In Rondonia’s capital city of Porto Velho, steamy and swollen now with a population of 450,000, there are people who tell of a time not far back when the jungle tightly girded what was then a lightly populated outpost on the frontier. The place lay fast by the Madeira River, a wide and brown tributary of the Amazon with the promise of gold in its sands. Few made their way to Porto Velho then, because access by road was virtually nonexistent.
But then a road was scraped through the length of the state, eventually linking P6rto Velho with Cuiaba, the capital of Mato Grosso state. An ambitious highway through the Amazon, it is called BR-364. At first the 900-mile road was dirt, so when the tropical rains came each year, starting in September, it all went to thick red mud.
Still, the mass movement of people to Rondonia began in those years of the early 1970s; by 1984, when the paving of BR-364 was completed, the migration was turned to full throttle. There has been nothing like it since the rush to the American West by settlers.

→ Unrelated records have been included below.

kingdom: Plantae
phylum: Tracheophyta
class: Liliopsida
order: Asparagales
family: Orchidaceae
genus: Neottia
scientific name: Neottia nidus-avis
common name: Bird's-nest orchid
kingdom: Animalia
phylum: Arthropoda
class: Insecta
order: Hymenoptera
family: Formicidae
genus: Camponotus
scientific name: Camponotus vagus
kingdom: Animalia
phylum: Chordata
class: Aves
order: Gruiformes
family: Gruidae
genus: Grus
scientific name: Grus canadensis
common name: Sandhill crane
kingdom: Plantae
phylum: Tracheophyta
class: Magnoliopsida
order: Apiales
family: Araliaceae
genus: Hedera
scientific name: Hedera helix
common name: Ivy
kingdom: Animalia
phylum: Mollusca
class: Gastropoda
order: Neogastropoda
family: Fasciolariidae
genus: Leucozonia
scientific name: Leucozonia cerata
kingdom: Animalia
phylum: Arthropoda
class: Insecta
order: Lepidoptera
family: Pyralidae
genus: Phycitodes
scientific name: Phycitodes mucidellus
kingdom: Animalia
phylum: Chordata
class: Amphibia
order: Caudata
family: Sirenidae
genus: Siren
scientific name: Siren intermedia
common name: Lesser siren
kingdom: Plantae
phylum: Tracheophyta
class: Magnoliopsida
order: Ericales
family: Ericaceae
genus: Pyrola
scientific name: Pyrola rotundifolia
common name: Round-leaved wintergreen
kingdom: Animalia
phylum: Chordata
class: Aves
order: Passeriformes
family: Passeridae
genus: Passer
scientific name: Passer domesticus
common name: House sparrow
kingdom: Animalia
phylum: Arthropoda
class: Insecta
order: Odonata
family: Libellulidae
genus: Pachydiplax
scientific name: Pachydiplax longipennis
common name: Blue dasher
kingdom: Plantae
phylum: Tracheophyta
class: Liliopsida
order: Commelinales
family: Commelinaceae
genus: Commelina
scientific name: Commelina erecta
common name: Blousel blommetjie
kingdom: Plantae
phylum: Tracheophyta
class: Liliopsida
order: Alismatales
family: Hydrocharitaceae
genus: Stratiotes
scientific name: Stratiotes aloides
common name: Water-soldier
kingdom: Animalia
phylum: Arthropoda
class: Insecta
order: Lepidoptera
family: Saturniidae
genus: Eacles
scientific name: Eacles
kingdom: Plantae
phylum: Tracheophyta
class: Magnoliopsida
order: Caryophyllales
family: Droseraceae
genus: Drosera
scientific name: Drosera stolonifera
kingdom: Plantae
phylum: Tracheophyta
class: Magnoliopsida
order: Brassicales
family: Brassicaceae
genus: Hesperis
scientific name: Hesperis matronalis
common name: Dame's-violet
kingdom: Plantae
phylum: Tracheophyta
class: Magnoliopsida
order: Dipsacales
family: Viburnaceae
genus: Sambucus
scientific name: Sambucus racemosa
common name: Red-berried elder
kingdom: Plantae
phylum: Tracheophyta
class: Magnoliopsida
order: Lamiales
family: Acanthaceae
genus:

The damage to the environment has been severe. As much as 20 percent of the rain forest may have been destroyed. Socially Rondonia has mirrored the excesses of other frontier openings: the undercurrent of lawlessness, the greedy exuberance of pay day loans online entrepreneurs, the guzzling, giggling night music of debauchery, and a haphazard life-style gripped by uncertainty.
And, of course, there are Indian players in this frontier drama. They are being pushed into corners, sometimes murdered.
In a haze of dust at sunset a mule-drawn cart joins traffic on the 300-foot-wide main street of Rolim de Moura, a rowdy town named for an 18th-century Portuguese governor. Trucks laden with logs and lumber roar along this route as they service surrounding mills. Wood products make up more than 60 percent of Rond6nia’s industrial yield.